→ Passage provided:
########################################

|June 27, 2006|
Exactly what, Justice Scalia, don't you understand about "Thou shalt not kill"?
Catholic justices violate the "strict constructionist" teaching of their church
A BUZZFLASH READER CONTRIBUTION
When John Kerry was running for president in 2004, some Roman Catholic bishops openly stated that if he were to ask for communion from them, the bishops would refuse to give the Roman Catholic candidate the host, which is a symbol of the body and blood of Jesus Christ, according to tradition.
In fact, one bishop said that any Catholic who voted for Kerry would be guilty of a sin.
The reason? Because Kerry, and many other Catholic politicians, accept Roe v. Wade, the case that established a woman's right to choose, as the law of the land.
However, when five Catholics on the U.S. Supreme Court voted on Monday to let stand a Kansas law that permits the state to take the life of a person, not a whisper was heard from the Catholic Church or from its bishops.

########################################

→ Dataset section:
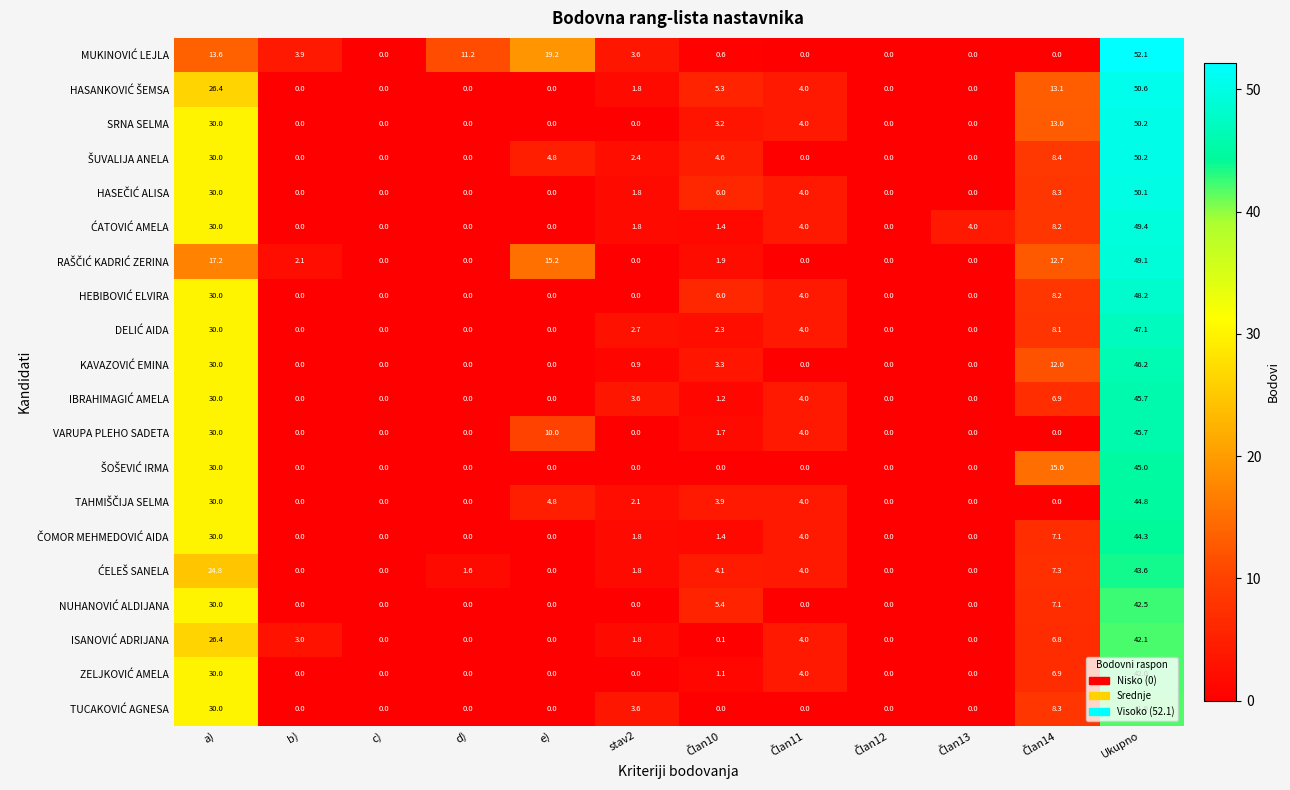

At which category is the sum across all series the highest?

Ukupno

########################################

→ Exercise requirements:
**1)** In the commentary on Catholic justices, what did one bishop say about any Catholic who voted for Kerry?
**2)** Copy the part of the commentary on Catholic justices between "Catholic justices violate" and "guilty of a sin.", inclusive.

→ Solutions in order:
**1)** That they would be guilty of a sin.

**2)**
Catholic justices violate the "strict constructionist" teaching of their church
A BUZZFLASH READER CONTRIBUTION
When John Kerry was running for president in 2004, some Roman Catholic bishops openly stated that if he were to ask for communion from them, the bishops would refuse to give the Roman Catholic candidate the host, which is a symbol of the body and blood of Jesus Christ, according to tradition.
In fact, one bishop said that any Catholic who voted for Kerry would be guilty of a sin.